### What to produce:
The answer must be exactly the lines from the one containing "5. Quality adjusts" through the end of the material, with both ends kept and no other lines.

*** Material shown Section Begins ***

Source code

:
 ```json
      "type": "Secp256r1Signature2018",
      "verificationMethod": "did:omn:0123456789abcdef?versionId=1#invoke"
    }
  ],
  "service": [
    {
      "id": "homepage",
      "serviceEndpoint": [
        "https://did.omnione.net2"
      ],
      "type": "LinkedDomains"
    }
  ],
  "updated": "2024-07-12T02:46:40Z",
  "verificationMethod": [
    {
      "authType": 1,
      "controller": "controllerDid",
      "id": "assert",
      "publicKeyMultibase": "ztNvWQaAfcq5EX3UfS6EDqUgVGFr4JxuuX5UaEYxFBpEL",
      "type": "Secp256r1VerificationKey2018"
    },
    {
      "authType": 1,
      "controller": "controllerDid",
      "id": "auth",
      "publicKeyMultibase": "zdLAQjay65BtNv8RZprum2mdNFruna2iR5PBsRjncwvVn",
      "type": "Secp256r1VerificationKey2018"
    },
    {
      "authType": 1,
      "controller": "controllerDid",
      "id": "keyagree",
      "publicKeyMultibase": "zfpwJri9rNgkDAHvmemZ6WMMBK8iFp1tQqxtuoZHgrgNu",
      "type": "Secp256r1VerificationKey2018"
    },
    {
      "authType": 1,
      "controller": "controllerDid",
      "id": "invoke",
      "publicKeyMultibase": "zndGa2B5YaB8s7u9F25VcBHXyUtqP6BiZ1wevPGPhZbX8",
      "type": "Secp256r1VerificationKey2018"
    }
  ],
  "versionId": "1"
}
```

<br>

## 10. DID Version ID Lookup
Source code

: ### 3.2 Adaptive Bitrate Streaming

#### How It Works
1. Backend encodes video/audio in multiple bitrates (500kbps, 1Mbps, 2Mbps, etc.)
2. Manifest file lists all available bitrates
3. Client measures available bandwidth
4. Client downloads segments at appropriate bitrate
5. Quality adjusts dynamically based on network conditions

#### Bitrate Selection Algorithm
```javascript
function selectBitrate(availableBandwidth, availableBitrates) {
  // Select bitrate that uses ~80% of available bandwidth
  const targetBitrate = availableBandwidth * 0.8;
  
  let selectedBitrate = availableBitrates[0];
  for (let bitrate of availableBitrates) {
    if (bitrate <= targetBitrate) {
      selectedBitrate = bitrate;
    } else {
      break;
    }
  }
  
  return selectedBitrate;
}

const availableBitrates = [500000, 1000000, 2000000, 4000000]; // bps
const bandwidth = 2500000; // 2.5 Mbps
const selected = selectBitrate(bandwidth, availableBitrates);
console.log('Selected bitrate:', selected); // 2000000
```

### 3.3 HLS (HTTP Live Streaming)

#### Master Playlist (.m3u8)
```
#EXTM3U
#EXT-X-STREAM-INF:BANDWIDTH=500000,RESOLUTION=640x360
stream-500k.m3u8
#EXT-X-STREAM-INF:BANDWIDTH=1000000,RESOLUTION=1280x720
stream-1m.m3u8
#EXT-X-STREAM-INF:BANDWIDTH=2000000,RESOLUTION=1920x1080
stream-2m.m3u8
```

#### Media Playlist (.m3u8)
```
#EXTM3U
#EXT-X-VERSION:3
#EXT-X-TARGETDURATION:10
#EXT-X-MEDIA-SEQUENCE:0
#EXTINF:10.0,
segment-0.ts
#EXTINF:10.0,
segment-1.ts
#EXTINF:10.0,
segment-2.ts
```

*** Material shown Section Ends ***

### Exercise response:
5. Quality adjusts dynamically based on network conditions

#### Bitrate Selection Algorithm
```javascript
function selectBitrate(availableBandwidth, availableBitrates) {
  // Select bitrate that uses ~80% of available bandwidth
  const targetBitrate = availableBandwidth * 0.8;
  
  let selectedBitrate = availableBitrates[0];
  for (let bitrate of availableBitrates) {
    if (bitrate <= targetBitrate) {
      selectedBitrate = bitrate;
    } else {
      break;
    }
  }
  
  return selectedBitrate;
}

const availableBitrates = [500000, 1000000, 2000000, 4000000]; // bps
const bandwidth = 2500000; // 2.5 Mbps
const selected = selectBitrate(bandwidth, availableBitrates);
console.log('Selected bitrate:', selected); // 2000000
```

### 3.3 HLS (HTTP Live Streaming)

#### Master Playlist (.m3u8)
```
#EXTM3U
#EXT-X-STREAM-INF:BANDWIDTH=500000,RESOLUTION=640x360
stream-500k.m3u8
#EXT-X-STREAM-INF:BANDWIDTH=1000000,RESOLUTION=1280x720
stream-1m.m3u8
#EXT-X-STREAM-INF:BANDWIDTH=2000000,RESOLUTION=1920x1080
stream-2m.m3u8
```

#### Media Playlist (.m3u8)
```
#EXTM3U
#EXT-X-VERSION:3
#EXT-X-TARGETDURATION:10
#EXT-X-MEDIA-SEQUENCE:0
#EXTINF:10.0,
segment-0.ts
#EXTINF:10.0,
segment-1.ts
#EXTINF:10.0,
segment-2.ts
```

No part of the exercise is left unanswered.